Czy powieść „2017. Wojna z Rosją” Richarda Shirreffa, to fikcja?

Powieść „2017. Wojna z Rosją" nabiera wagi dzięki osobie autora, byłego generała NATO. Pod jego ręką scenariusz konfrontacji zyskuje na wiarygodności.

Aktualizacja: 11.12.2016 12:58 Publikacja: 10.12.2016 23:01

Różnica między Rosjanami a Zachodem polega na tym, że ci pierwsi traktują wojnę ze śmiertelną powagą

Różnica między Rosjanami a Zachodem polega na tym, że ci pierwsi traktują wojnę ze śmiertelną powagą.

Foto: Sputnik/AFP, Pavel Gerasimov

Richarda Shirreffa mianowano na stopień generała w marcu 2011 roku; trzy lata później odesłano go na emeryturę. Jego książka o rychłej wojnie z Rosją została wydana w 2016 roku i natychmiast przetłumaczona na polski. Wolno sądzić, że książkowe opisy procedur stosowanych przez poszczególne rządy oraz przez NATO wzorowane są na autentycznych procedurach paktu. Shirreff zna je z autopsji jako wysoki oficer w strukturach NATO: najpierw był dowódcą Korpusu Sojuszniczych Sił Szybkiego Reagowania, później zastępcą naczelnego dowódcy Sojuszniczych Sił Zbrojnych w Europie.
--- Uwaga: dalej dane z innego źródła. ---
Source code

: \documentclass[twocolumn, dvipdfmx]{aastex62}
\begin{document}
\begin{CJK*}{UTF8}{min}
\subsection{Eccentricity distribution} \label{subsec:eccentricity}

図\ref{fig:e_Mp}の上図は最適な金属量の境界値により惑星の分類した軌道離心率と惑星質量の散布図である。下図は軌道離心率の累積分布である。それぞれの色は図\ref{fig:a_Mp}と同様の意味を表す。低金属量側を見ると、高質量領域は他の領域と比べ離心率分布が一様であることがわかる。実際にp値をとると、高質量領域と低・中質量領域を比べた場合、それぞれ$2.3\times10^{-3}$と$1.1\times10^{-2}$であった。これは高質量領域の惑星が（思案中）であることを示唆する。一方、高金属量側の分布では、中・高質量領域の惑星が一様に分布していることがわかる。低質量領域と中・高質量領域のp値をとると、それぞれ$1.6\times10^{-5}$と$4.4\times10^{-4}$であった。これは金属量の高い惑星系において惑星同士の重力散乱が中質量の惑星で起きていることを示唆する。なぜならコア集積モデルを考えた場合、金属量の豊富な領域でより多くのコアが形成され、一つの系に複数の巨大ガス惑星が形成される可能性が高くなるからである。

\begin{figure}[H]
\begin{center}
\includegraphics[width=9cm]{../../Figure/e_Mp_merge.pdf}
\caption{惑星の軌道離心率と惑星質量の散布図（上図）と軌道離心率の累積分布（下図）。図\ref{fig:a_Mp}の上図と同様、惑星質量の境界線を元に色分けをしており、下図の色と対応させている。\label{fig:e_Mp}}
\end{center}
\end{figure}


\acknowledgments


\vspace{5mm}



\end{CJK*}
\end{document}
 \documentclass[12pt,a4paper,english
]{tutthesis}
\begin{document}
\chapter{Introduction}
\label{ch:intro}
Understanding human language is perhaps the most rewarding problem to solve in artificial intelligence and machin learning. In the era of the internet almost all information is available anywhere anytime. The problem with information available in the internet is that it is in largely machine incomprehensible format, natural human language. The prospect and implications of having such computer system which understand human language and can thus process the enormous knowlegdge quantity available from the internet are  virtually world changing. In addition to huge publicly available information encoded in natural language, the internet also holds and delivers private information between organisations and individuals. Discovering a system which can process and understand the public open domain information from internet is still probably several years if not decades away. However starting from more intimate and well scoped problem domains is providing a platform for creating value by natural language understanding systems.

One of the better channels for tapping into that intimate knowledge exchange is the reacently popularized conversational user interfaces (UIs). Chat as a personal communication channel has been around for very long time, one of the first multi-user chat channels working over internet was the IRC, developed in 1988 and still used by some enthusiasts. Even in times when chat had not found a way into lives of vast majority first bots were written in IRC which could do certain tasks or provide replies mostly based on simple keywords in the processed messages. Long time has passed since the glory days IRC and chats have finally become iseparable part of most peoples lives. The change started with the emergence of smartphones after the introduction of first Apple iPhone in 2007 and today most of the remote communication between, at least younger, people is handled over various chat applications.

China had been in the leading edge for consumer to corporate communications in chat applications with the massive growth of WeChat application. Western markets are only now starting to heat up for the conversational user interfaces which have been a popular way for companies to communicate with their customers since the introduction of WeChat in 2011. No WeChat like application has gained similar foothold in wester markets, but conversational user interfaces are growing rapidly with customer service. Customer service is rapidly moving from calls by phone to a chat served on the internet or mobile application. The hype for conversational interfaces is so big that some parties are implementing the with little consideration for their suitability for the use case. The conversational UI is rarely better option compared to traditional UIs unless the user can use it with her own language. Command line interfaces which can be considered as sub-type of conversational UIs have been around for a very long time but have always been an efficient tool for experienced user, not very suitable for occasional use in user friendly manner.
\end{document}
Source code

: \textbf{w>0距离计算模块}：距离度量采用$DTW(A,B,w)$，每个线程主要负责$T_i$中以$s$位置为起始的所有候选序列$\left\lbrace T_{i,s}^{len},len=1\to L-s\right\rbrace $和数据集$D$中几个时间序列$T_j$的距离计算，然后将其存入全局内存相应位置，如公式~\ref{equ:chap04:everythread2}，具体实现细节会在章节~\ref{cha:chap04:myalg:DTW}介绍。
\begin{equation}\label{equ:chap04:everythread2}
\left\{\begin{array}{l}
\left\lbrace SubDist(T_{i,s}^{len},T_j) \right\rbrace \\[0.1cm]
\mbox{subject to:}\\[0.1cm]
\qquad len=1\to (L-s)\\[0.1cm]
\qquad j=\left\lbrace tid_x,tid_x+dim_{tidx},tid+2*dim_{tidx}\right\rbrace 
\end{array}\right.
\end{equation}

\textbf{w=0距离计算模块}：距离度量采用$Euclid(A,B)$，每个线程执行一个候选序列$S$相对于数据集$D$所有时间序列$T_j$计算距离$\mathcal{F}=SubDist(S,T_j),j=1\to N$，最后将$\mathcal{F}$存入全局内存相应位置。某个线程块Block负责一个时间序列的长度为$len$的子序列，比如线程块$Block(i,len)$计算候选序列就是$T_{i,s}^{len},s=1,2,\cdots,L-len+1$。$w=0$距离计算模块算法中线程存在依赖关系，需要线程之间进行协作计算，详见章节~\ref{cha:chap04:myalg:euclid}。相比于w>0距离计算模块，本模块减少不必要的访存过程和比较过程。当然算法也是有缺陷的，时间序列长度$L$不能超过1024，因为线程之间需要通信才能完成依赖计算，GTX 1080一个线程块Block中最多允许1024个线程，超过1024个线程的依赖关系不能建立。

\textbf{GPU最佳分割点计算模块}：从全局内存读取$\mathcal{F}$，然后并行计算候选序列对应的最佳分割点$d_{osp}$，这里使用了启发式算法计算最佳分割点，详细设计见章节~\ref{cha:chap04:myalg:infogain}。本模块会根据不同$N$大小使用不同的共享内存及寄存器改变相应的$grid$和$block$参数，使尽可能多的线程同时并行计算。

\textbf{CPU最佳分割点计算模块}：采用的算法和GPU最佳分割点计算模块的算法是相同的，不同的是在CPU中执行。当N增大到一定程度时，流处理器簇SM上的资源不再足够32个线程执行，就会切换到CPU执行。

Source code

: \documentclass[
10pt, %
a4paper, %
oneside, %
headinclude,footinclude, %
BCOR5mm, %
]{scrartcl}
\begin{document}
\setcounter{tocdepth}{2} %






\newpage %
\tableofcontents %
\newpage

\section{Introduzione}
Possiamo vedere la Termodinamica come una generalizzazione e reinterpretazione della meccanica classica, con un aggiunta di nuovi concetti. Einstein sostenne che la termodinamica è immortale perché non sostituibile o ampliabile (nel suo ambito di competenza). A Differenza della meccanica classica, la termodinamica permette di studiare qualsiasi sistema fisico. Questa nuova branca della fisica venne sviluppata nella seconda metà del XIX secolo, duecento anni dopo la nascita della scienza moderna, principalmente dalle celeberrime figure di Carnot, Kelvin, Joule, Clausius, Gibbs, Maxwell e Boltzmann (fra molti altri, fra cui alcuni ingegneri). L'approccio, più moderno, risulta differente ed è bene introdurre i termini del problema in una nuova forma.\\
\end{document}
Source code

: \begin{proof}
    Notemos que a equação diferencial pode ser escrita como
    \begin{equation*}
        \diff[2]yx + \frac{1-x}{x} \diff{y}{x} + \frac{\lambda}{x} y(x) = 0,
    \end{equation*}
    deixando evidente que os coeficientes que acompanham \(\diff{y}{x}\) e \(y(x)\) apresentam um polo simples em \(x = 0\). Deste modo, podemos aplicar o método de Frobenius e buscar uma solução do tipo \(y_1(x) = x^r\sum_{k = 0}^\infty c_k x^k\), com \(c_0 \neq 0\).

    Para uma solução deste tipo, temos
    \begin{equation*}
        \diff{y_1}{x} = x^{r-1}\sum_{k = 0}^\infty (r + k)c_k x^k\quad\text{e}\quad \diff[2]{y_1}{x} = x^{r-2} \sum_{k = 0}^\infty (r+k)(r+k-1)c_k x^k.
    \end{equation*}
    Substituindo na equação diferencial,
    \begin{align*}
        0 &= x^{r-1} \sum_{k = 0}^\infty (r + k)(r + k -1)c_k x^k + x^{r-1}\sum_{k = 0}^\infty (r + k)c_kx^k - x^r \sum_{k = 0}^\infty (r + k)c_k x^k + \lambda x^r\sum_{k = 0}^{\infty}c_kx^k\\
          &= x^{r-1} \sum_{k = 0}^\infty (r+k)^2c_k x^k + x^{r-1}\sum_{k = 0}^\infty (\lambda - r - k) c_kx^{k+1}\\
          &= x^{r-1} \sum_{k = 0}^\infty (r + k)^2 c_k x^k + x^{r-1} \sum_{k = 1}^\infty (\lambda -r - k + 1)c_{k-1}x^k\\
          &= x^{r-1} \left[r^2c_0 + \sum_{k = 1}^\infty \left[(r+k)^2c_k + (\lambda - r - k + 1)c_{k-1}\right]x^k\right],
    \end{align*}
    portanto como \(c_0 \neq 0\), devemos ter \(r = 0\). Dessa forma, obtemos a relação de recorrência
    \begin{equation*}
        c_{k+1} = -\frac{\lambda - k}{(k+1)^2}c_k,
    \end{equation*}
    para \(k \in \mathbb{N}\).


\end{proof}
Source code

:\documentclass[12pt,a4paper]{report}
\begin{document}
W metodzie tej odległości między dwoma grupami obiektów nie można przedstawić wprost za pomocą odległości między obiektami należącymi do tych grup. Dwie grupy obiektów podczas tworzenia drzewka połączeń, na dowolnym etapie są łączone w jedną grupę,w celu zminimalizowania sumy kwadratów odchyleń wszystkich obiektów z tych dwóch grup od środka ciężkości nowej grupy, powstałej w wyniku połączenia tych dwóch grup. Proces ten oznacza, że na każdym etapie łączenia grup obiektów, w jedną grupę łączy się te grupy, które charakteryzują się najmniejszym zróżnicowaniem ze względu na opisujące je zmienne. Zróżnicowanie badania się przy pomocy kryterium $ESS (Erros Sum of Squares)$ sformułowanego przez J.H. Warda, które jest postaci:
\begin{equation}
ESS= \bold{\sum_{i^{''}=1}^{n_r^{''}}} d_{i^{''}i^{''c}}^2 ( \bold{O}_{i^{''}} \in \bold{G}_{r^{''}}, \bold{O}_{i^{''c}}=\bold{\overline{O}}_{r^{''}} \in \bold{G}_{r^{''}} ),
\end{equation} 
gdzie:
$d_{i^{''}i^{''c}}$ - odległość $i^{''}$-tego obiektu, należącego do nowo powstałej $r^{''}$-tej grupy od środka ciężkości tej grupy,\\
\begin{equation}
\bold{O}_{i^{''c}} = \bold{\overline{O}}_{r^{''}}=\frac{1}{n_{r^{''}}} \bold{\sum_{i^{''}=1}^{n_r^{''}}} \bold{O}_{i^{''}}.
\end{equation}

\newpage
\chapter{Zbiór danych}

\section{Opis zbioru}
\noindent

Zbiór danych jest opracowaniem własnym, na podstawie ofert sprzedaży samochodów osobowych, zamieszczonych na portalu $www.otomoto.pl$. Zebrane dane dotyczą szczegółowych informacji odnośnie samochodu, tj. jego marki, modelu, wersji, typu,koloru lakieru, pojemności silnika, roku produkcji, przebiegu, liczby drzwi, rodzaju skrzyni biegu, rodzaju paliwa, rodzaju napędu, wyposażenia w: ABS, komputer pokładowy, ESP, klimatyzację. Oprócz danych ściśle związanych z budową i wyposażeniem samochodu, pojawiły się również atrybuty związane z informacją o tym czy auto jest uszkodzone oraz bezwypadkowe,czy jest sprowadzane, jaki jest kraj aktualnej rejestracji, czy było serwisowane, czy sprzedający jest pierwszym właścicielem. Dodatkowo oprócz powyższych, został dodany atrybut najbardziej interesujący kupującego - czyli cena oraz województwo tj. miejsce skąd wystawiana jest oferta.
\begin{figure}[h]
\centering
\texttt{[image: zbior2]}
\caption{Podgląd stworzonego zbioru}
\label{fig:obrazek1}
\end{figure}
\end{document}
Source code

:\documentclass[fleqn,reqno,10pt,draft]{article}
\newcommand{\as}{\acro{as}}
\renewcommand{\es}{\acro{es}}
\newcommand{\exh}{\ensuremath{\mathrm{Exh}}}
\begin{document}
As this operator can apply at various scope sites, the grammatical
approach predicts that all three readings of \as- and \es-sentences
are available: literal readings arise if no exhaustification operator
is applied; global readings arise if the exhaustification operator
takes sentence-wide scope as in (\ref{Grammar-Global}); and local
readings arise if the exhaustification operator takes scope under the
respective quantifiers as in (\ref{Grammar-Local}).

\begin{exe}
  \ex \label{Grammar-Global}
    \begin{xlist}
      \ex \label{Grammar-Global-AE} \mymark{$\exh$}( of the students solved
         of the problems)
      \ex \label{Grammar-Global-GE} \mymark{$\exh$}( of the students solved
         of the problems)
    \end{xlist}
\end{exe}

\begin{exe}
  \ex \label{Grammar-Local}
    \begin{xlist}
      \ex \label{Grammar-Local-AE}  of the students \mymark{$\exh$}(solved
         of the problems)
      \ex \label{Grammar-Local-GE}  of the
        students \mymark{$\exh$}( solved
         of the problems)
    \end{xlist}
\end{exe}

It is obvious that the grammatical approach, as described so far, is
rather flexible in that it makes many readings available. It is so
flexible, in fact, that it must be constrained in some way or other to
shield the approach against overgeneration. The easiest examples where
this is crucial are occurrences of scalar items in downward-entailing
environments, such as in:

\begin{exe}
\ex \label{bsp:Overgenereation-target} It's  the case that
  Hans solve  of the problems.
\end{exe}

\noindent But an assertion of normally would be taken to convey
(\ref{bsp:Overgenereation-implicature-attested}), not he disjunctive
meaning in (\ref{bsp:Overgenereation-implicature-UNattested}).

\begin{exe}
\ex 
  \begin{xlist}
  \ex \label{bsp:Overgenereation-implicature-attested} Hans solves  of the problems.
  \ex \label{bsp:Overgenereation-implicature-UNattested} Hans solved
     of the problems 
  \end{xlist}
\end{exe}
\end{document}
„2017. Wojna z Rosją" jest fikcją powieściową; pod względem gatunkowym można by ją zaliczyć do fantastyki najbliższego zasięgu, skoro wojna w niej opisana ma wybuchnąć w maju przyszłego roku. Pisana jest modną w literaturze sensacyjnej metodą przenoszenia akcji do wielu miejsc równocześnie, a żeby się to czytelnikowi nie pokiełbasiło, każdy rozdział jest precyzyjnie datowany. Z bohaterów tylko prezydent Rosji Władimir Władimirowicz jest autentykiem; inni przywódcy noszą fikcyjne nazwiska. Premierem Wielkiej Brytanii jest mężczyzna, ale powieść powstawała przed objęciem premierostwa przez Theresę May; z kolei prezydentem USA jest 60-letnia „twarda bizneswoman" Lynn Turner Dillon, co by wskazywało, że Shirreff w ostatnich wyborach w USA obstawiał wygraną Hillary Clinton.

Polska ani jej przywódcy nie odgrywają w powieści wielkiej roli. Polska Dziesiąta Brygada Kawalerii Pancernej ma walczyć u boku niemieckiej Pierwszej Dywizji Pancernej, z czego skrycie naśmiewają się Rosjanie. Jedyny wspomniany Polak to były premier, obecnie sekretarz generalny NATO o dziwacznym nazwisku – Radek Kostilek. Sądząc po imieniu, jego pierwowzorem mógł być Radek Sikorski, który premierem Polski nigdy nie został – ale przecież wszystko jeszcze przed nim.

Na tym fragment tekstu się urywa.